Tribal traditions and three girls’ gruesome demise

Tribal traditions and three girls’ gruesome demise

ISLAMABAD — Their only offence was to try to marry the men they loved. Their tribe, however, saw it as an affront to its honour. The three teenage girls were kidnapped, taken to a remote area, and shot. Then, still alive, they were dragged bleeding to a ditch, where they were covered in earth and stones, suffocating the remaining life out of them.

Although so-called honour killings are not unusual, burying the victims alive is extreme even by Pakistani tribal standards. The brutal treatment meted out to the girls, aged between 16 and 18, was meant not only to revive the respect of the Umrani tribe, but serve as a warning.

“A proper burial is considered very important. Depriving them [the girls] of an honourable burial is to make sure others learn the lesson,” said Samar Minallah, a human-rights activist who investigated the killings. “But never in Pakistan’s history have we seen the perpetrators of such crimes punished.”
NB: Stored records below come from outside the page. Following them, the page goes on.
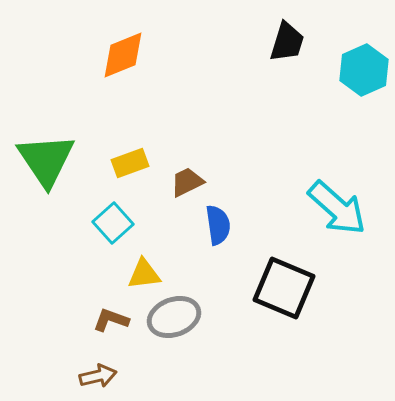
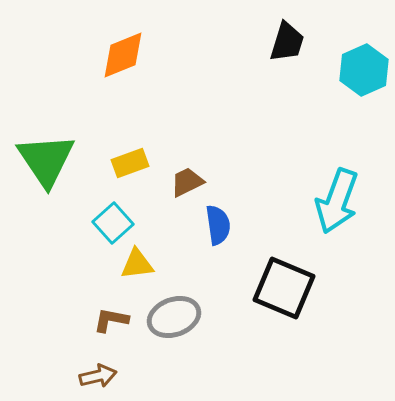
cyan arrow: moved 7 px up; rotated 68 degrees clockwise
yellow triangle: moved 7 px left, 10 px up
brown L-shape: rotated 9 degrees counterclockwise
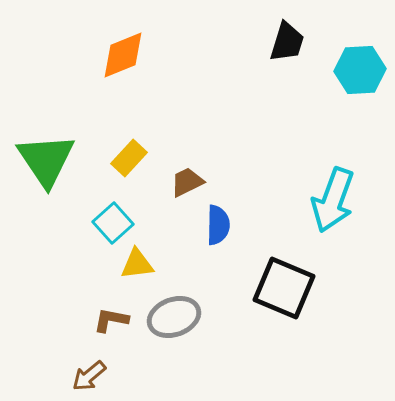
cyan hexagon: moved 4 px left; rotated 21 degrees clockwise
yellow rectangle: moved 1 px left, 5 px up; rotated 27 degrees counterclockwise
cyan arrow: moved 4 px left, 1 px up
blue semicircle: rotated 9 degrees clockwise
brown arrow: moved 9 px left; rotated 153 degrees clockwise
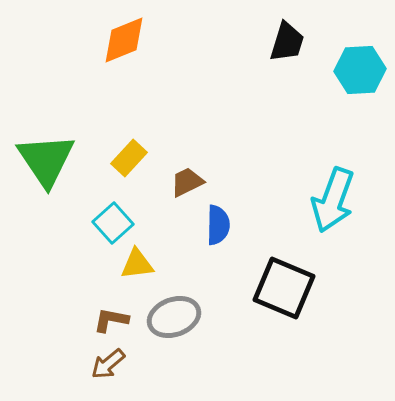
orange diamond: moved 1 px right, 15 px up
brown arrow: moved 19 px right, 12 px up
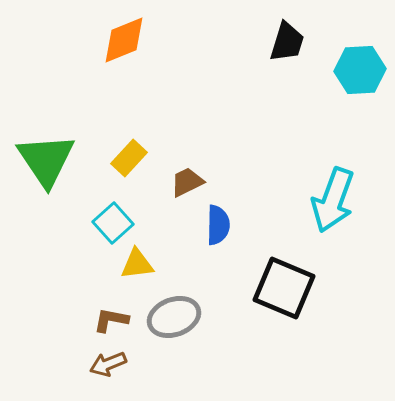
brown arrow: rotated 18 degrees clockwise
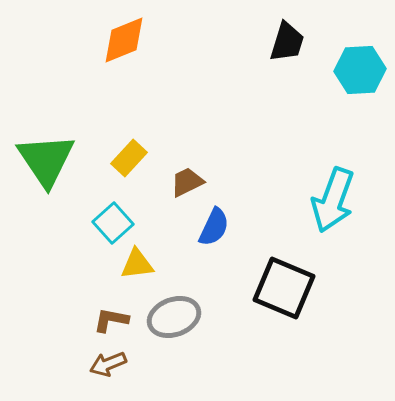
blue semicircle: moved 4 px left, 2 px down; rotated 24 degrees clockwise
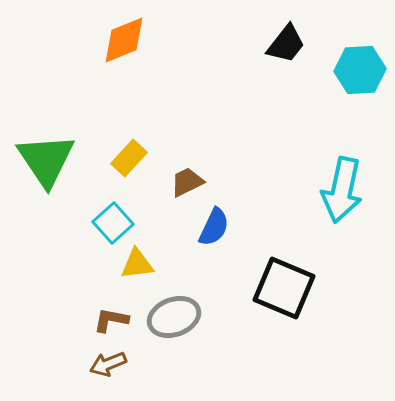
black trapezoid: moved 1 px left, 2 px down; rotated 21 degrees clockwise
cyan arrow: moved 9 px right, 10 px up; rotated 8 degrees counterclockwise
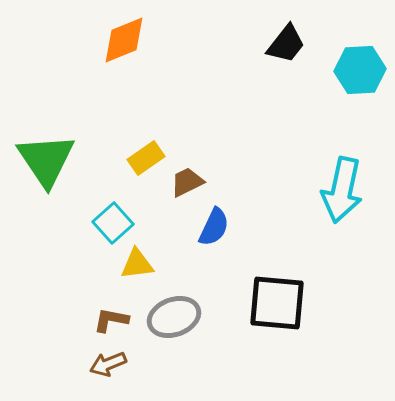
yellow rectangle: moved 17 px right; rotated 12 degrees clockwise
black square: moved 7 px left, 15 px down; rotated 18 degrees counterclockwise
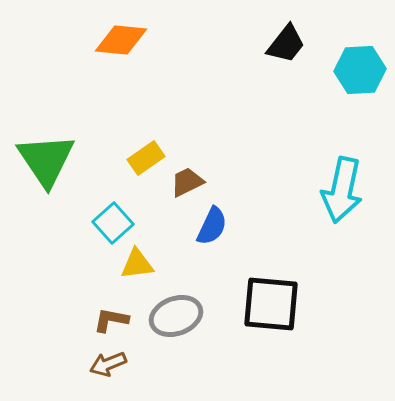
orange diamond: moved 3 px left; rotated 28 degrees clockwise
blue semicircle: moved 2 px left, 1 px up
black square: moved 6 px left, 1 px down
gray ellipse: moved 2 px right, 1 px up
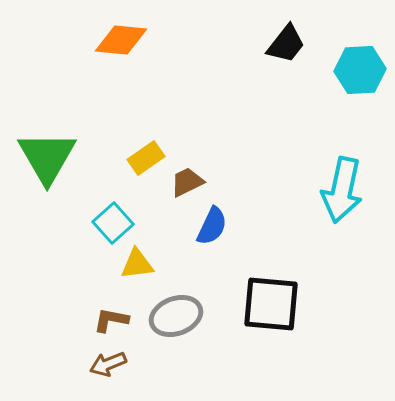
green triangle: moved 1 px right, 3 px up; rotated 4 degrees clockwise
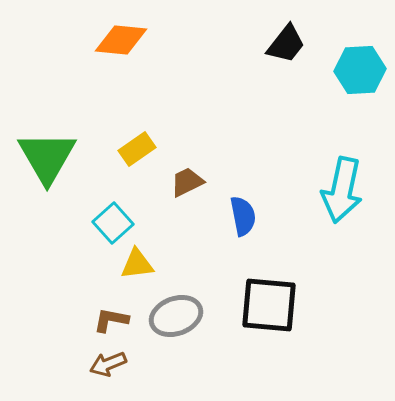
yellow rectangle: moved 9 px left, 9 px up
blue semicircle: moved 31 px right, 10 px up; rotated 36 degrees counterclockwise
black square: moved 2 px left, 1 px down
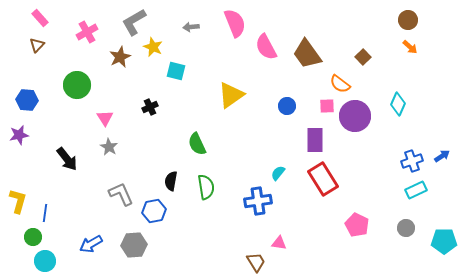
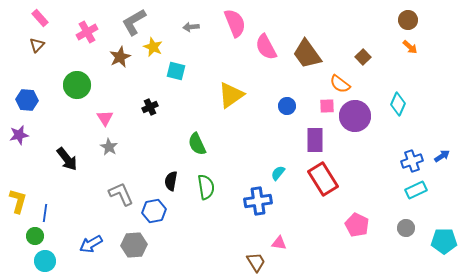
green circle at (33, 237): moved 2 px right, 1 px up
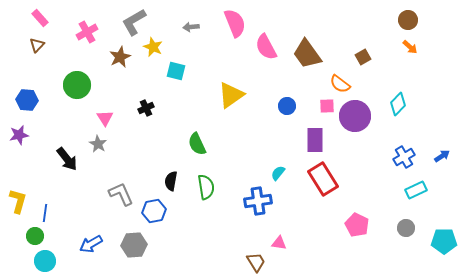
brown square at (363, 57): rotated 14 degrees clockwise
cyan diamond at (398, 104): rotated 20 degrees clockwise
black cross at (150, 107): moved 4 px left, 1 px down
gray star at (109, 147): moved 11 px left, 3 px up
blue cross at (412, 161): moved 8 px left, 4 px up; rotated 10 degrees counterclockwise
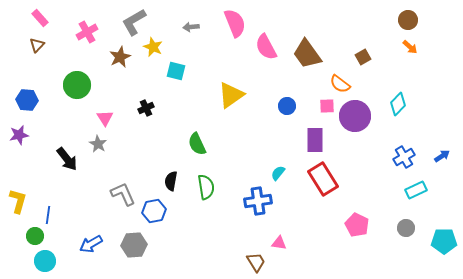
gray L-shape at (121, 194): moved 2 px right
blue line at (45, 213): moved 3 px right, 2 px down
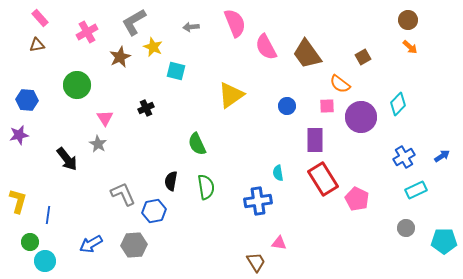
brown triangle at (37, 45): rotated 35 degrees clockwise
purple circle at (355, 116): moved 6 px right, 1 px down
cyan semicircle at (278, 173): rotated 49 degrees counterclockwise
pink pentagon at (357, 225): moved 26 px up
green circle at (35, 236): moved 5 px left, 6 px down
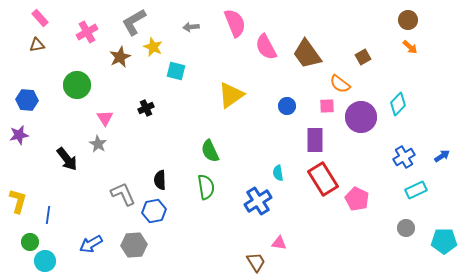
green semicircle at (197, 144): moved 13 px right, 7 px down
black semicircle at (171, 181): moved 11 px left, 1 px up; rotated 12 degrees counterclockwise
blue cross at (258, 201): rotated 24 degrees counterclockwise
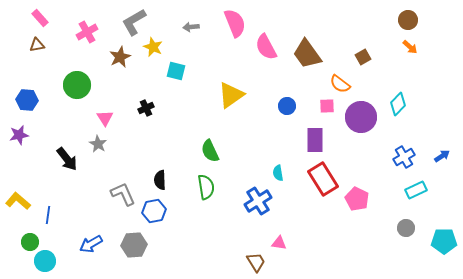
yellow L-shape at (18, 201): rotated 65 degrees counterclockwise
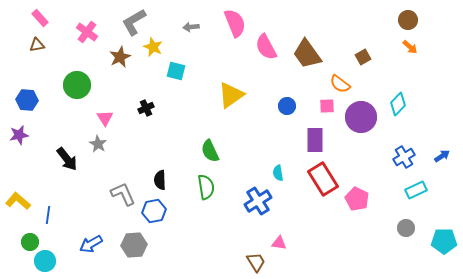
pink cross at (87, 32): rotated 25 degrees counterclockwise
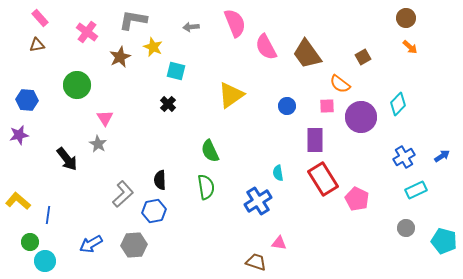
brown circle at (408, 20): moved 2 px left, 2 px up
gray L-shape at (134, 22): moved 1 px left, 2 px up; rotated 40 degrees clockwise
black cross at (146, 108): moved 22 px right, 4 px up; rotated 21 degrees counterclockwise
gray L-shape at (123, 194): rotated 72 degrees clockwise
cyan pentagon at (444, 241): rotated 15 degrees clockwise
brown trapezoid at (256, 262): rotated 40 degrees counterclockwise
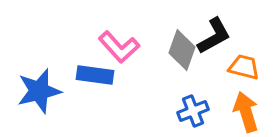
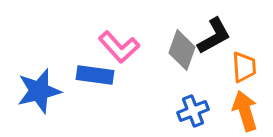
orange trapezoid: rotated 72 degrees clockwise
orange arrow: moved 1 px left, 1 px up
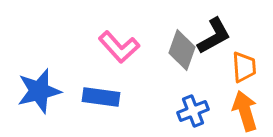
blue rectangle: moved 6 px right, 22 px down
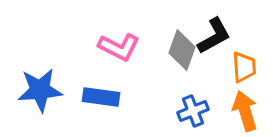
pink L-shape: rotated 21 degrees counterclockwise
blue star: moved 1 px right, 1 px up; rotated 9 degrees clockwise
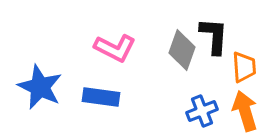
black L-shape: rotated 57 degrees counterclockwise
pink L-shape: moved 4 px left, 1 px down
blue star: moved 3 px up; rotated 30 degrees clockwise
blue cross: moved 9 px right
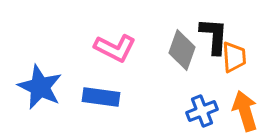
orange trapezoid: moved 10 px left, 10 px up
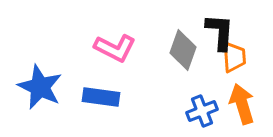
black L-shape: moved 6 px right, 4 px up
gray diamond: moved 1 px right
orange arrow: moved 3 px left, 7 px up
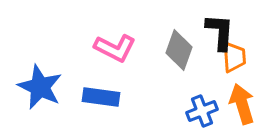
gray diamond: moved 4 px left
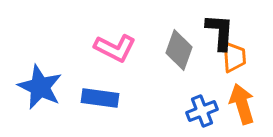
blue rectangle: moved 1 px left, 1 px down
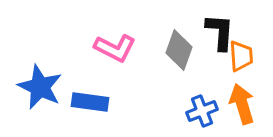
orange trapezoid: moved 7 px right, 1 px up
blue rectangle: moved 10 px left, 4 px down
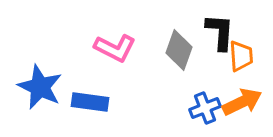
orange arrow: moved 2 px up; rotated 81 degrees clockwise
blue cross: moved 3 px right, 3 px up
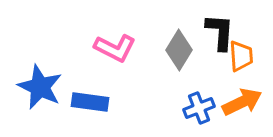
gray diamond: rotated 12 degrees clockwise
blue cross: moved 6 px left
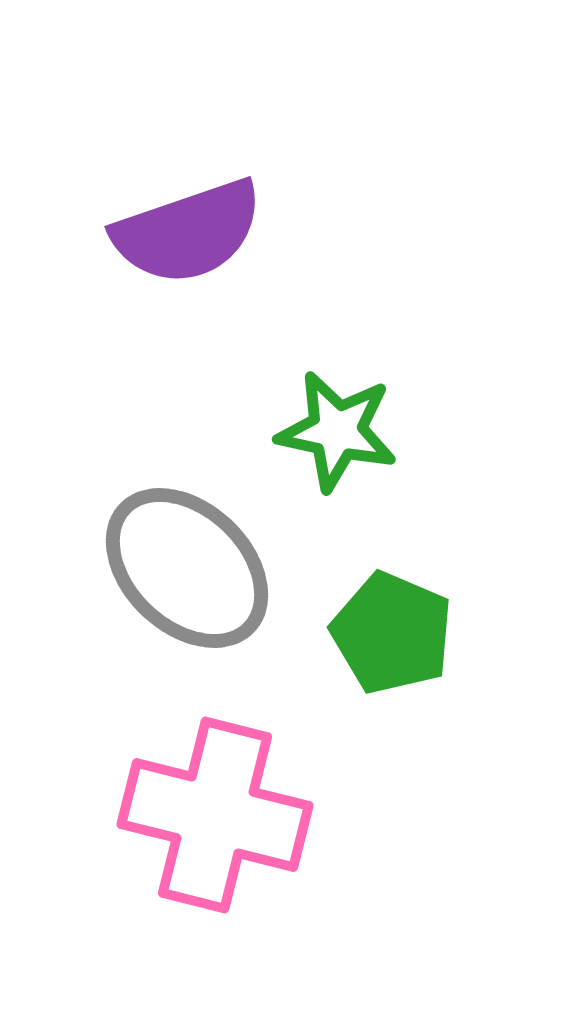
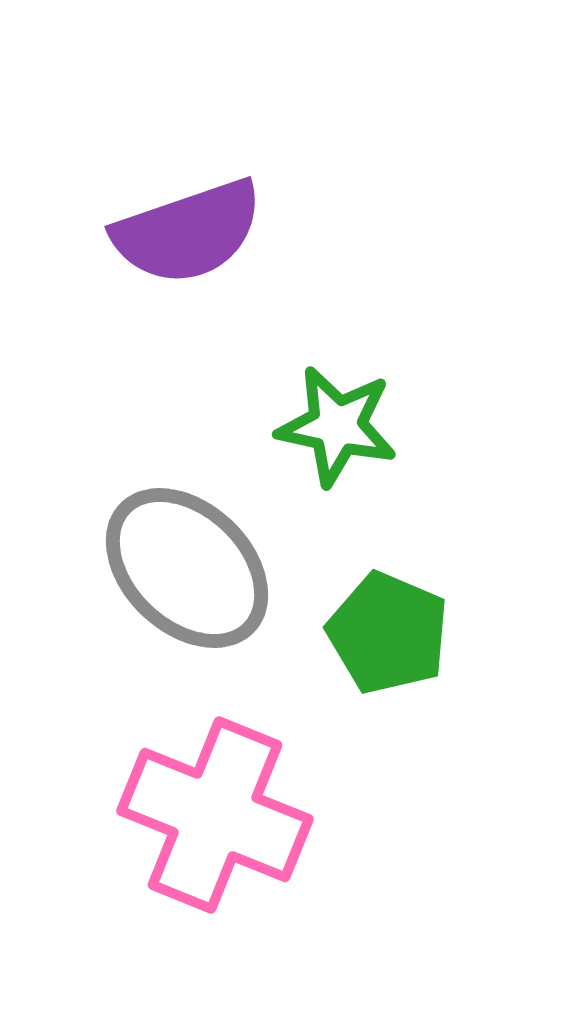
green star: moved 5 px up
green pentagon: moved 4 px left
pink cross: rotated 8 degrees clockwise
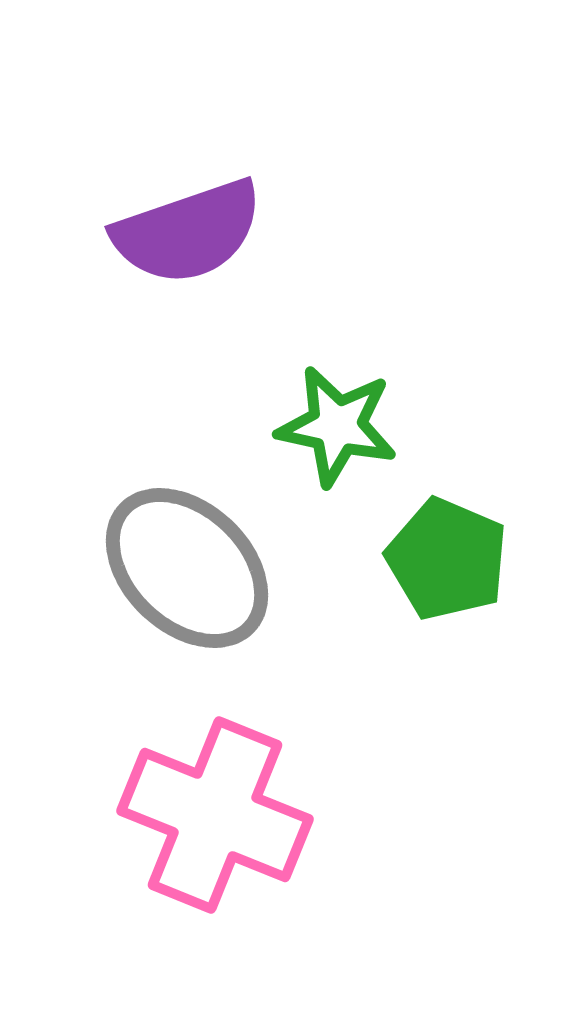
green pentagon: moved 59 px right, 74 px up
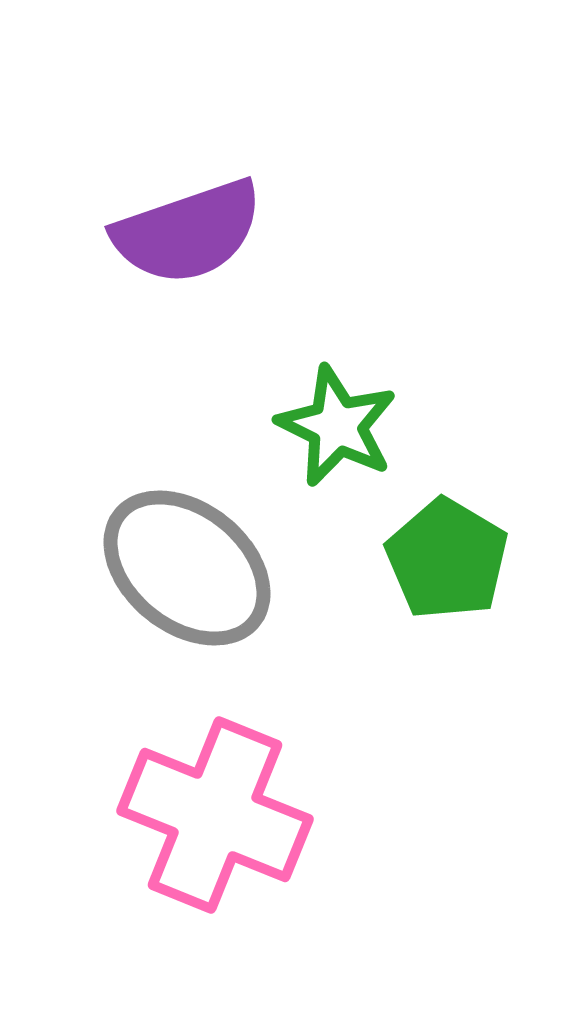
green star: rotated 14 degrees clockwise
green pentagon: rotated 8 degrees clockwise
gray ellipse: rotated 5 degrees counterclockwise
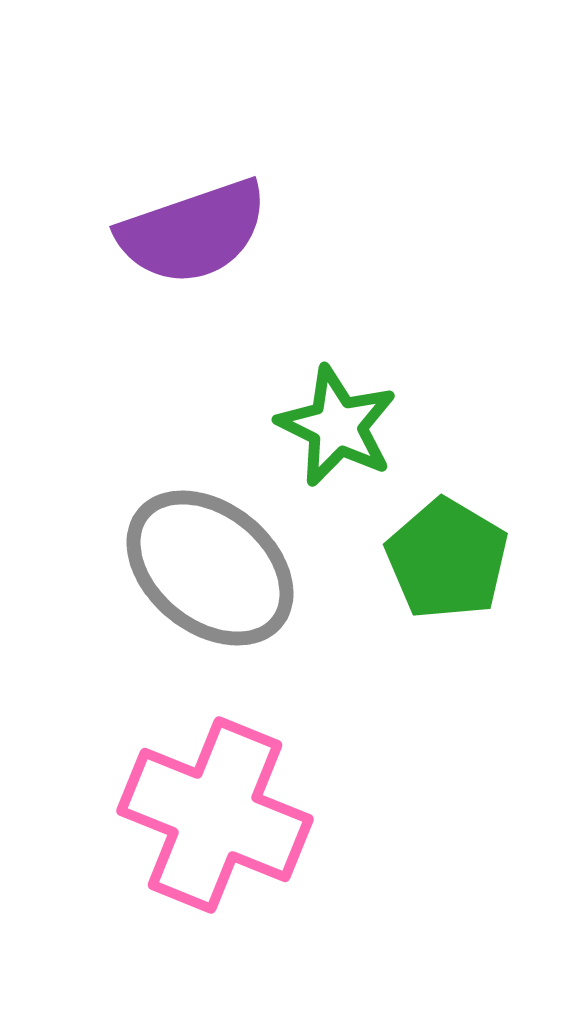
purple semicircle: moved 5 px right
gray ellipse: moved 23 px right
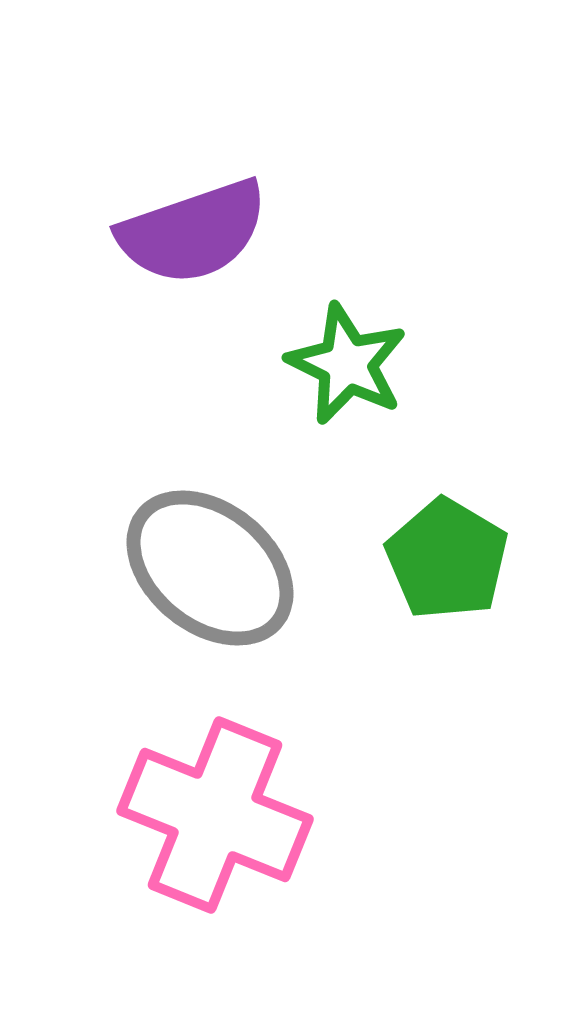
green star: moved 10 px right, 62 px up
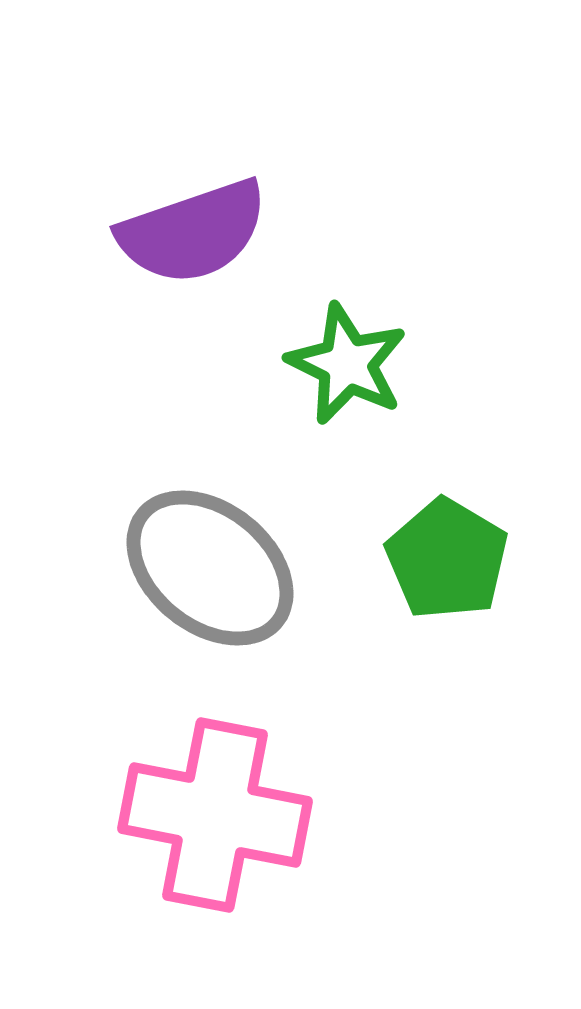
pink cross: rotated 11 degrees counterclockwise
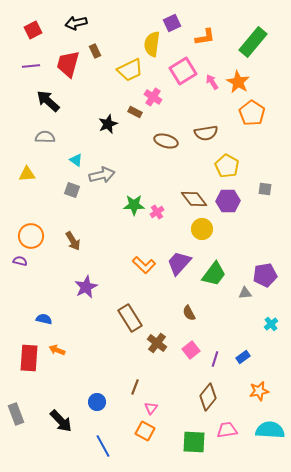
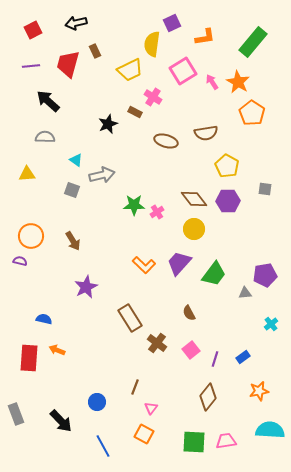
yellow circle at (202, 229): moved 8 px left
pink trapezoid at (227, 430): moved 1 px left, 11 px down
orange square at (145, 431): moved 1 px left, 3 px down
Under tribal tradition, marriages are carefully arranged by elders. Marrying without permission is considered an insult to the honour of the tribe.

Although news of the gruesome killings has only just filtered out from Baluchistan, a remote and lawless province, 1½ months has passed since the girls’ deaths and no one has been arrested. The Human Rights Commission of Pakistan, an independent organization, said that for a month the local police refused its attempts to register a criminal complaint over the case.

A cover-up is suspected. According to several accounts, the brother of a provincial minister, a member of the ruling Pakistan Peoples Party, oversaw the killings, and the girls were abducted by a group of men driving Baluchistan government vehicles. Local grandees officiate over tribal “justice,” the same notables who are typically members of parliament in rural Pakistan.

In Pakistan’s national parliament, the killings were defended by several male legislators from Baluchistan. A senator from Baluchistan, Israrullah Zehri, said on Friday that “this action was carried out according to tribal traditions,” a view backed up by others, who attacked a woman senator who had raised the case.

“These are centuries-old traditions and I will continue to defend them,” Mr. Zehri added over the weekend. “Only those who indulge in immoral acts should be afraid.”

The girls were killed in the Naseerabad district of Baluchistan. Human Rights Watch, the international campaigning group, has conducted its own probe.

“This is a heinous criminal offence,” said Ali Dayan Hasan, of Human Rights Watch. “We have corroborated it and cross-corroborated it, but the second the police admit it happened, it would trigger an investigation.”